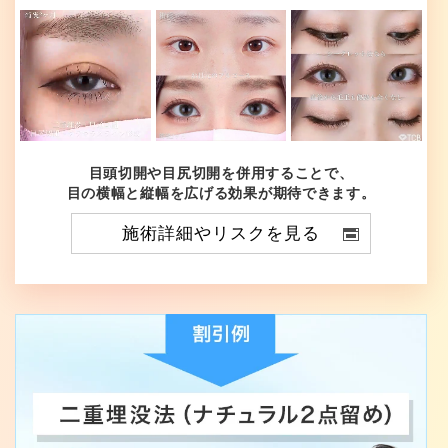
目頭切開や目尻切開を併用することで、
目の横幅と縦幅を広げる効果が期待できます。
施術詳細やリスクを見る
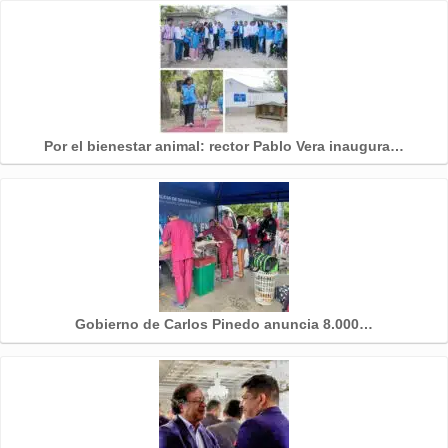
Por el bienestar animal: rector Pablo Vera inaugura…
Gobierno de Carlos Pinedo anuncia 8.000…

****

Prompt: Skip all pictures. Then give again, exactly, each line from the line holding "施術詳細やリスクを見る" through the last line of the listing above, both ends included.

The completed task:
施術詳細やリスクを見る
Por el bienestar animal: rector Pablo Vera inaugura…
Gobierno de Carlos Pinedo anuncia 8.000…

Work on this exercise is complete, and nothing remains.